In memoriam
Leovigildo Gómez Amezcua
Nos ha dejado don Leovigildo. Su Pascua, o sea, su paso al Padre, ha motivado múltiples comentarios y señalados elogios del todo merecidos. No deseo repetir el extenso e intenso curriculum de cargos y cargas que ejerció y soportó en la dilatada experiencia de servicios a la Iglesia de Guadix. Acaso, eso sí, significar su elegancia.
Fue elegante en la demostración continua de una versátil capacidad de ajustada redacción de infinidad de documentos, que suponen un magnífico dominio clásico del castellano. Sus libros, escritos en esta etapa final, también lo expresan y declaran.

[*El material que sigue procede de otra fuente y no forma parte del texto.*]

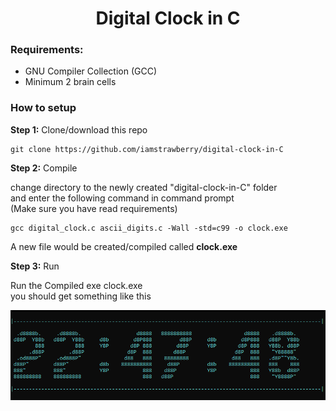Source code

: <h1 align='center'>Digital Clock in C</h1>
<h3>Requirements:</h3>
<ul>
<li>GNU Compiler Collection (GCC)</li>
<li>Minimum 2 brain cells</li>
</ul>
<h3>How to setup</h3>
<p><b>Step 1:</b> Clone/download this repo</p>

    git clone https://github.com/iamstrawberry/digital-clock-in-C
    
<p><b>Step 2:</b> Compile</p>
<p>change directory to  the newly created "digital-clock-in-C" folder<br>
and enter the following command in command prompt<br>
(Make sure you have read requirements)</p>

    gcc digital_clock.c ascii_digits.c -Wall -std=c99 -o clock.exe

<p>A new file would be created/compiled called <b>clock.exe</b></p>
<p><b>Step 3:</b> Run</p>
<p>Run the Compiled exe clock.exe<br>
you should get something like this</p>
<img src='https://github.com/iamstrawberry/digital-clock-in-C/blob/a0fa7742c04599bff81c6993d3cb6dbd3e5e6b47/preview.png'>
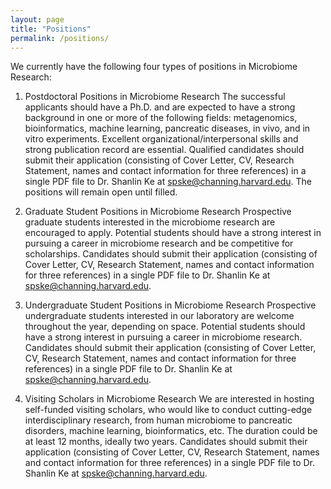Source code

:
 ```yaml
---
layout: page
title: "Positions"
permalink: /positions/
---
```


We currently have the following four types of positions in Microbiome Research:

1.	Postdoctoral Positions in Microbiome Research
The successful applicants should have a Ph.D. and are expected to have a strong background in one or more of the following fields: metagenomics, bioinformatics, machine learning, pancreatic diseases, in vivo, and in vitro experiments. Excellent organizational/interpersonal skills and strong publication record are essential. Qualified candidates should submit their application (consisting of Cover Letter, CV, Research Statement, names and contact information for three references) in a single PDF file to Dr. Shanlin Ke at spske@channing.harvard.edu. The positions will remain open until filled.

2.	Graduate Student Positions in Microbiome Research
Prospective graduate students interested in the microbiome research are encouraged to apply. Potential students should have a strong interest in pursuing a career in microbiome research and be competitive for scholarships. Candidates should submit their application (consisting of Cover Letter, CV, Research Statement, names and contact information for three references) in a single PDF file to Dr. Shanlin Ke at spske@channing.harvard.edu.

3.	Undergraduate Student Positions in Microbiome Research
Prospective undergraduate students interested in our laboratory are welcome throughout the year, depending on space. Potential students should have a strong interest in pursuing a career in microbiome research. Candidates should submit their application (consisting of Cover Letter, CV, Research Statement, names and contact information for three references) in a single PDF file to Dr. Shanlin Ke at spske@channing.harvard.edu.

4.	Visiting Scholars in Microbiome Research
We are interested in hosting self-funded visiting scholars, who would like to conduct cutting-edge interdisciplinary research, from human microbiome to pancreatic disorders, machine learning, bioinformatics, etc.  The duration could be at least 12 months, ideally two years. Candidates should submit their application (consisting of Cover Letter, CV, Research Statement, names and contact information for three references) in a single PDF file to Dr. Shanlin Ke at spske@channing.harvard.edu.

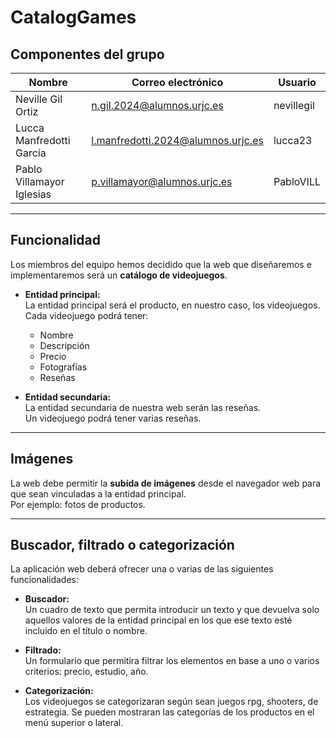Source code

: # CatalogGames
## Componentes del grupo

| Nombre                     | Correo electrónico                        | Usuario    |
|----------------------------|-------------------------------------------|------------|
| Neville Gil Ortiz          | n.gil.2024@alumnos.urjc.es                | nevillegil |
| Lucca Manfredotti García   | l.manfredotti.2024@alumnos.urjc.es        | lucca23    |
| Pablo Villamayor Iglesias  | p.villamayor@alumnos.urjc.es              | PabloVILL  |

---

## Funcionalidad

Los miembros del equipo hemos decidido que la web que diseñaremos e implementaremos será un **catálogo de videojuegos**.

- **Entidad principal:**  
  La entidad principal será el producto, en nuestro caso, los videojuegos.  
  Cada videojuego podrá tener:
  - Nombre
  - Descripción
  - Precio
  - Fotografías
  - Reseñas

- **Entidad secundaria:**  
  La entidad secundaria de nuestra web serán las reseñas.  
  Un videojuego podrá tener varias reseñas.

---

## Imágenes
La web debe permitir la **subida de imágenes** desde el navegador web para que sean vinculadas a la entidad principal.  
Por ejemplo: fotos de productos.

---

## Buscador, filtrado o categorización

La aplicación web deberá ofrecer una o varias de las siguientes funcionalidades:

- **Buscador:**  
  Un cuadro de texto que permita introducir un texto y que devuelva solo aquellos valores de la entidad principal en los que ese texto esté incluido en el título o nombre.

- **Filtrado:**  
  Un formulario que permitira filtrar los elementos en base a uno o varios criterios: precio, estudio, año.

- **Categorización:**  
  Los videojuegos se categorizaran según sean juegos rpg, shooters, de estrategia.
  Se pueden mostraran las categorías de los productos en el menú superior o lateral.
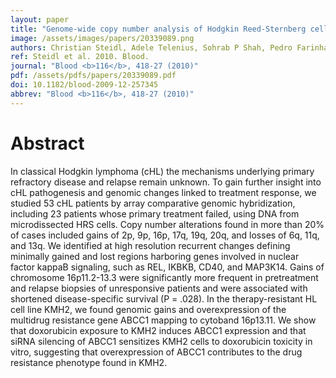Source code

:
 ```yaml
---
layout: paper
title: "Genome-wide copy number analysis of Hodgkin Reed-Sternberg cells identifies recurrent imbalances with correlations to treatment outcome."
image: /assets/images/papers/20339089.png
authors: Christian Steidl, Adele Telenius, Sohrab P Shah, Pedro Farinha, Lorena Barclay, Merrill Boyle, Joseph M Connors, Douglas E Horsman, Randy D Gascoyne
ref: Steidl et al. 2010. Blood.
journal: "Blood <b>116</b>, 418-27 (2010)"
pdf: /assets/pdfs/papers/20339089.pdf
doi: 10.1182/blood-2009-12-257345
abbrev: "Blood <b>116</b>, 418-27 (2010)"
---
```


# Abstract

In classical Hodgkin lymphoma (cHL) the mechanisms underlying primary refractory disease and relapse remain unknown. To gain further insight into cHL pathogenesis and genomic changes linked to treatment response, we studied 53 cHL patients by array comparative genomic hybridization, including 23 patients whose primary treatment failed, using DNA from microdissected HRS cells. Copy number alterations found in more than 20% of cases included gains of 2p, 9p, 16p, 17q, 19q, 20q, and losses of 6q, 11q, and 13q. We identified at high resolution recurrent changes defining minimally gained and lost regions harboring genes involved in nuclear factor kappaB signaling, such as REL, IKBKB, CD40, and MAP3K14. Gains of chromosome 16p11.2-13.3 were significantly more frequent in pretreatment and relapse biopsies of unresponsive patients and were associated with shortened disease-specific survival (P = .028). In the therapy-resistant HL cell line KMH2, we found genomic gains and overexpression of the multidrug resistance gene ABCC1 mapping to cytoband 16p13.11. We show that doxorubicin exposure to KMH2 induces ABCC1 expression and that siRNA silencing of ABCC1 sensitizes KMH2 cells to doxorubicin toxicity in vitro, suggesting that overexpression of ABCC1 contributes to the drug resistance phenotype found in KMH2.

Fue más elegante todavía, en una suerte de pobreza franciscana, ofrenda de obediencia al modo ignaciano y ejercicio de la castidad a la manera de los antiguos padres del desierto. Pero donde su elegancia alcanza cumbres difíciles de superar es en la capacidad de diálogo hasta la extenuación. Con don Leo se podía discrepar, sin que las diferencias de criterio, argumentadas y sólidas por ambas partes, supusieran un distanciamiento ni afectivo ni efectivo. Su talante ahora se convierte en talento... de esa suerte de talentos que, lejos de enterrarse al modo del siervo inútil del capítulo XXV de San Mateo, se multiplican generando tolerante diálogo. Don Leovigildo se alza, así como un cura del Concilio Vaticano II, convicto y confeso: diálogo en la pluralidad y pluralismo en la diversidad. Sin aquella siembra, hoy sería imposible abordar la esencia, presencia y potencia de la sinodalidad. Su ejemplo nos compromete y su vida nos da vida y es signo de Vida Eterna.